Extract:
◆ ◆ ◆

How much of that 50 terabytes is media downloaded from the Internet? Because the cheapest way would be to trust that it's already backed up on the Internet and then use one of the usual services like B2 by Backblaze or Storagebox by Hetzner to back the rest of it up.

[–] i_stole_ur_taco@lemmy.ca 48 points 1 week ago (2 children)

This is a good compromise. When I was tight on backup space, I just had a “backup” script that ran nightly and wrote all the media file names to a text file and pushed that to my backup.

It would mean tons of redownloading if my storage array failed, but it was preferable to spending hundreds of dollars I didn't have on new hardware.

[–] fibojoly@sh.itjust.works 1 points 5 days ago

If you tested whether those files had healthy seeds on the Net, that would actually be a pretty cool idea. But I have some rather rare Linux ISOs that definitely don't get seeded anymore so those I would want to not lose and actually backup.

[–] roofuskit@lemmy.world 32 points 1 week ago (1 children)

If you back up the modern day Arrs databases then it's essentially the same thing and already built into the software that will redownload them for you. That's my solution. I backup my backups of those, of my home assistant, my Immich library, my Nextcloud, etc... Pirated media is, for the most part, out there backed up on several places already.

[–] Zikeji@programming.dev 7 points 1 week ago

This is what I do - well, I back up there entire container. But functionally the same.

There's only a few pieces of media that I have backed up manually due to their rarity, but even those I don't really care about.

[–] morto@piefed.social 22 points 1 week ago (3 children)

But... can we trust that we will have stuff available on the internet in the future?

[–] BootLoop@sh.itjust.works 15 points 1 week ago

All my TV shows and movies, I don't bother. But my 150gb mp3 library I keep backed up because it's much smaller and I know some of that stuff is not readily available online.

[–] bridgeenjoyer@sh.itjust.works 10 points 1 week ago

Exactly. Regimes want to kill this as fast as they can to milk us of every penny witghr their shitty services. I dont trust any sites will stay up.

[–] kumi@feddit.online 5 points 1 week ago* (last edited 1 week ago)

◆ ◆ ◆

Available data:
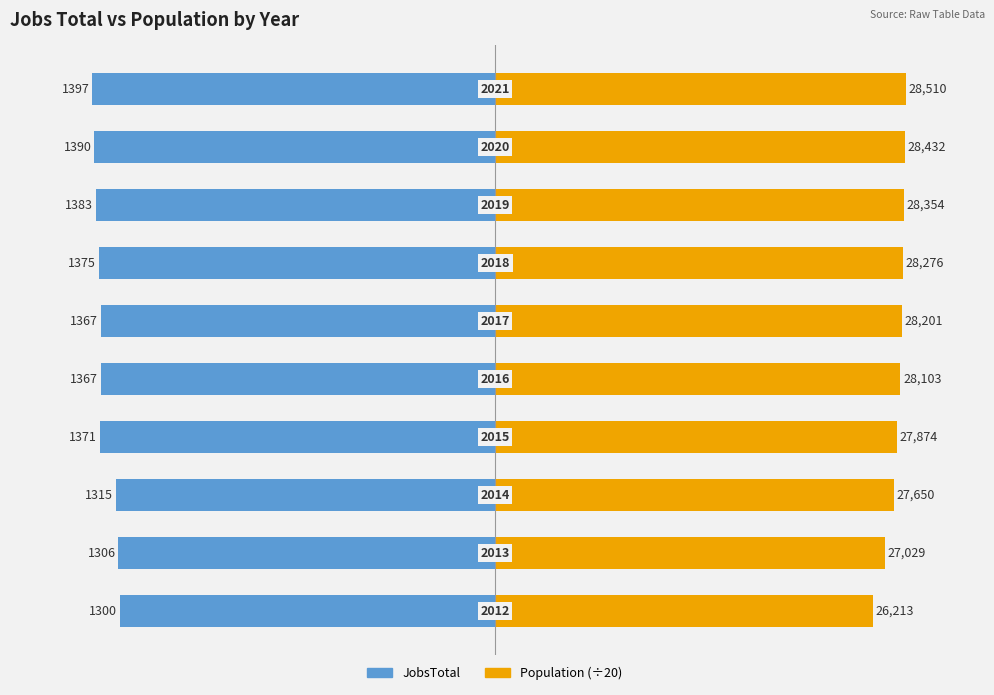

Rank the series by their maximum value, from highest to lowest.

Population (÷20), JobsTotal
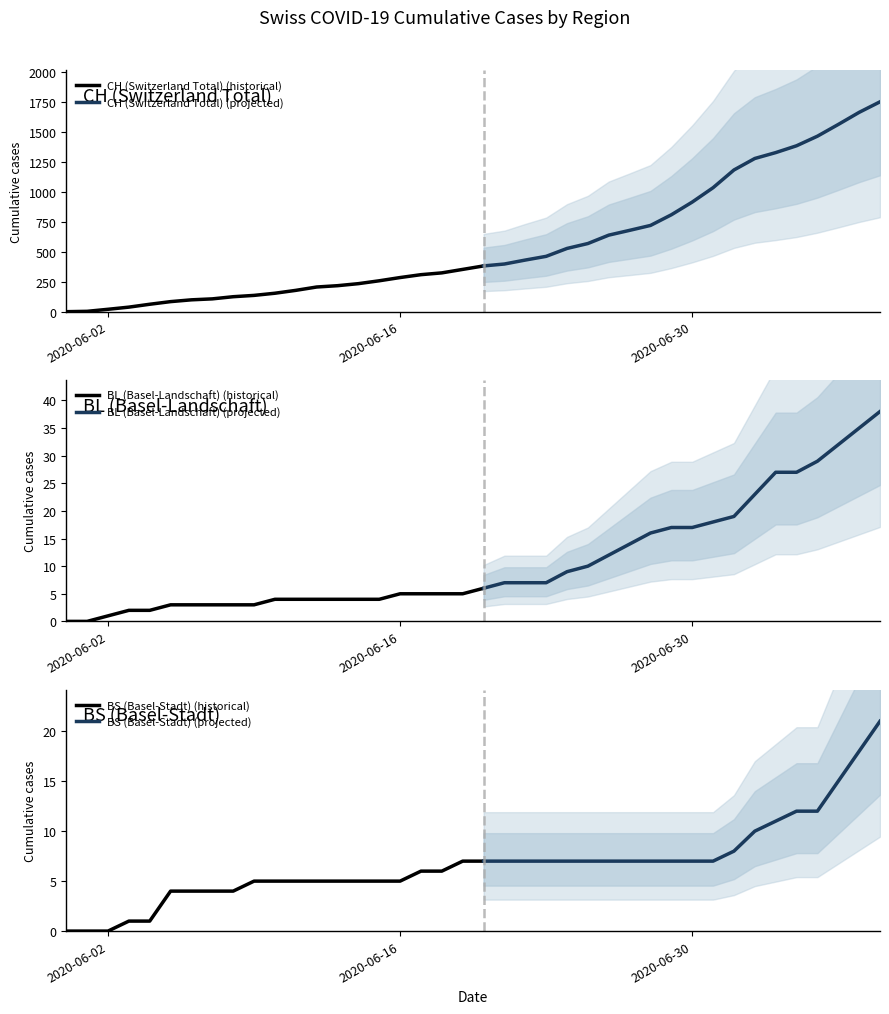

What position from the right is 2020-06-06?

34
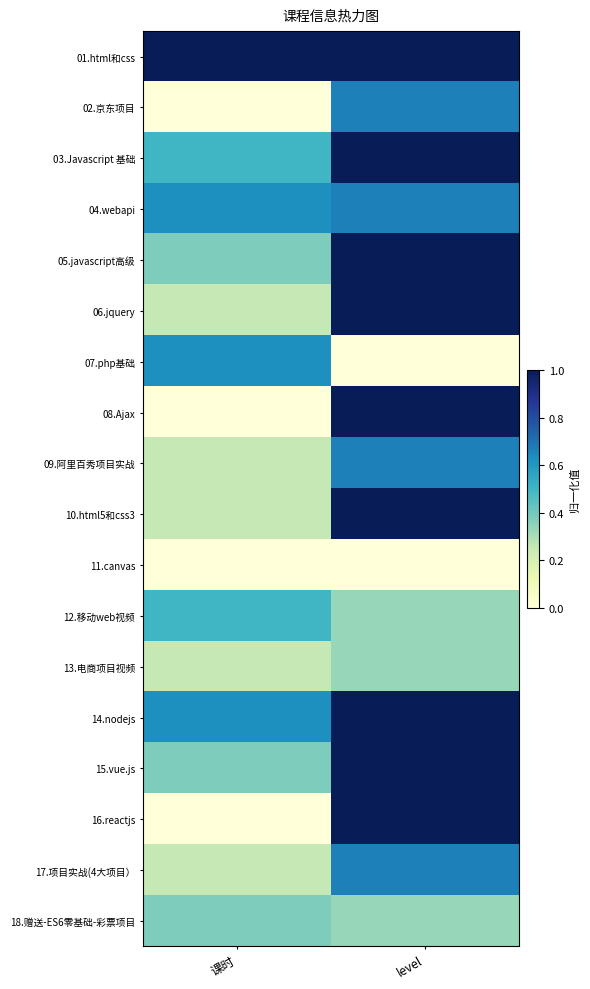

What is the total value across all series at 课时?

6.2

◆ ◆ ◆

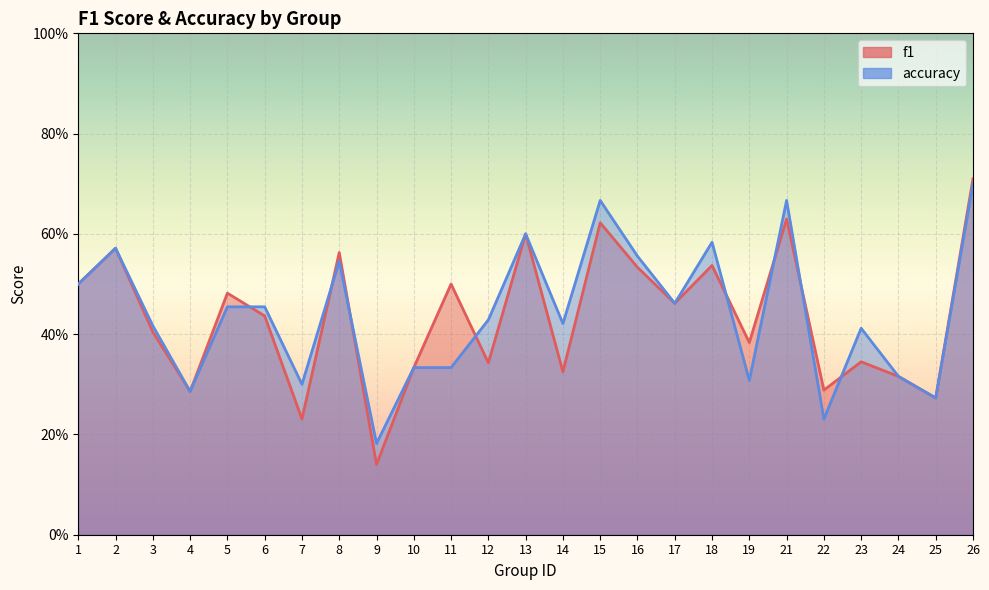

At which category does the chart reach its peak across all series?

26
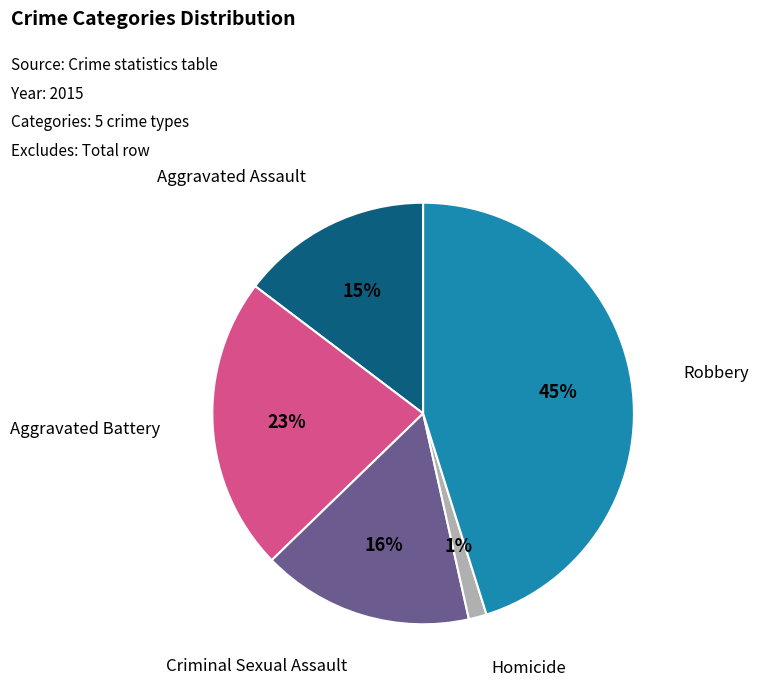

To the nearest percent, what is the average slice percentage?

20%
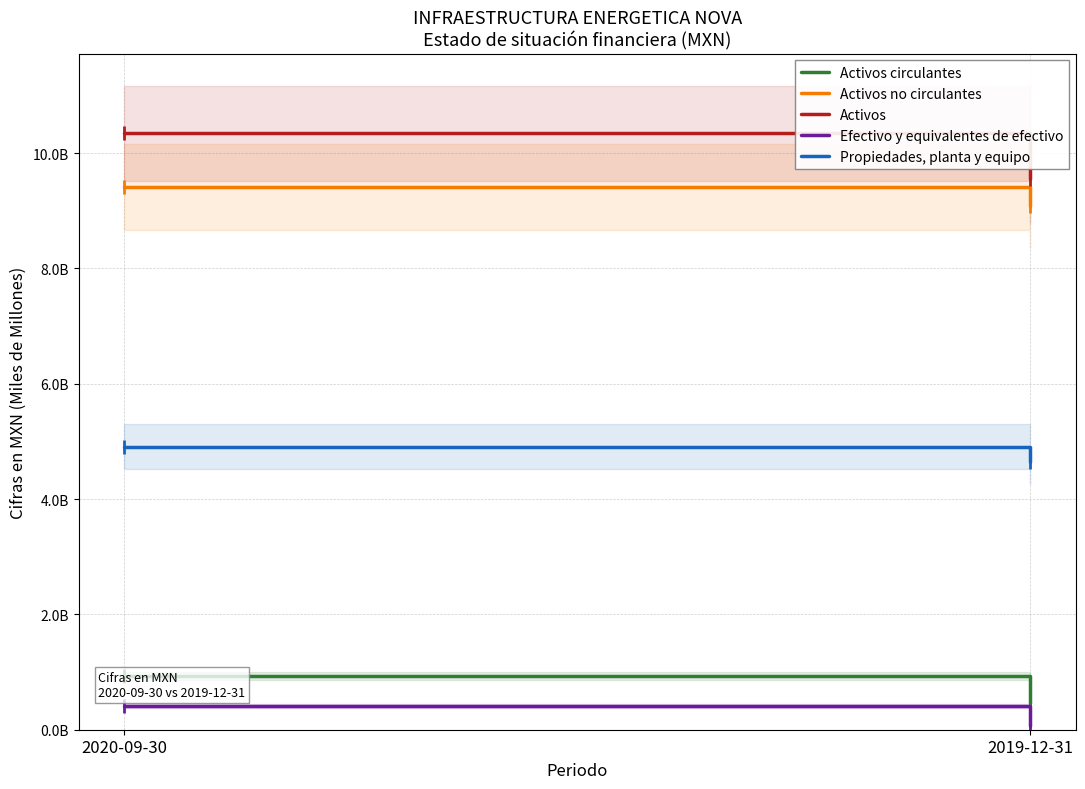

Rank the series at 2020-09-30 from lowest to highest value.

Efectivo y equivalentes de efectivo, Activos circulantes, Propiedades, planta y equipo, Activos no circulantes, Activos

◆ ◆ ◆

Task requirements:
a) Transcribe the passage from the forum thread on backing up media, starting with "There's only a" and going on through "readily available online.".
b) Write the next part of the forum thread on backing up downloaded media, picking up after its last line.

Answers by item number:
a)
There's only a few pieces of media that I have backed up manually due to their rarity, but even those I don't really care about.

[–] morto@piefed.social 22 points 1 week ago (3 children)

But... can we trust that we will have stuff available on the internet in the future?

[–] BootLoop@sh.itjust.works 15 points 1 week ago

All my TV shows and movies, I don't bother. But my 150gb mp3 library I keep backed up because it's much smaller and I know some of that stuff is not readily available online.

b)
You can replicate across more than one provider and do automated regular monitoring that backups are still accessible.

If one goes down you hopefully have time to figure out a replacment before the other(s) do.

Probably not worth it for a bunch of xvid dvdrips or historical archives of full system-level backups but for critical data it's sensible.

[–] RamRabbit@lemmy.world 18 points 1 week ago* (last edited 1 week ago)

Yeah, if 90% of that is movies/shows, then you really don't need a backup of that as you can always re-download it. Then you have a 5TB backup problem which is much cheaper to solve.

[–] Inkstainthebat@pawb.social 7 points 1 week ago (1 children)

It's kinda complicated because a good chunk of that is data that is technically redownloadable, but has been tweaked (most of my movies are a multiplexed high-res eng version merged with audio from lower-res dub.) Either way, thank you for the suggestions

[–] roofuskit@lemmy.world 9 points 1 week ago* (last edited 1 week ago)

I suggest making a script that uses existing software (ie mkvtoolnix) to extract the dubbed audio and then backing that up and l leaving the high quality video to the Web to backup.

I know it's less than ideal but you can automate both extracting it and muxing it back in. It may take some effort to setup, but it's well worth the huge recurring costs incurred from backing up that amount of data.

Just an idea to consider.

[–] irmadlad@lemmy.world 7 points 1 week ago (1 children)

Because the cheapest way would be to trust that it’s already backed up on the Internet

That's a shit load of downloading. LOL wow!

[–] roofuskit@lemmy.world 18 points 1 week ago* (last edited 1 week ago) (1 children)

I have 45TB of data and the majority of that is definitely downloaded media. They call us data hoarders for a reason.

[–] irmadlad@lemmy.world 7 points 1 week ago (2 children)

Oh sure I understand data hoarding. I was just thinking, to restore 50 tb from the internet is going to take more than a fortnight.

[–] roofuskit@lemmy.world 15 points 1 week ago

It's literally downloading the same amount of data you would be backing up, and you won't be charged hourly for downloading it from the internet as opposed to a large storage service.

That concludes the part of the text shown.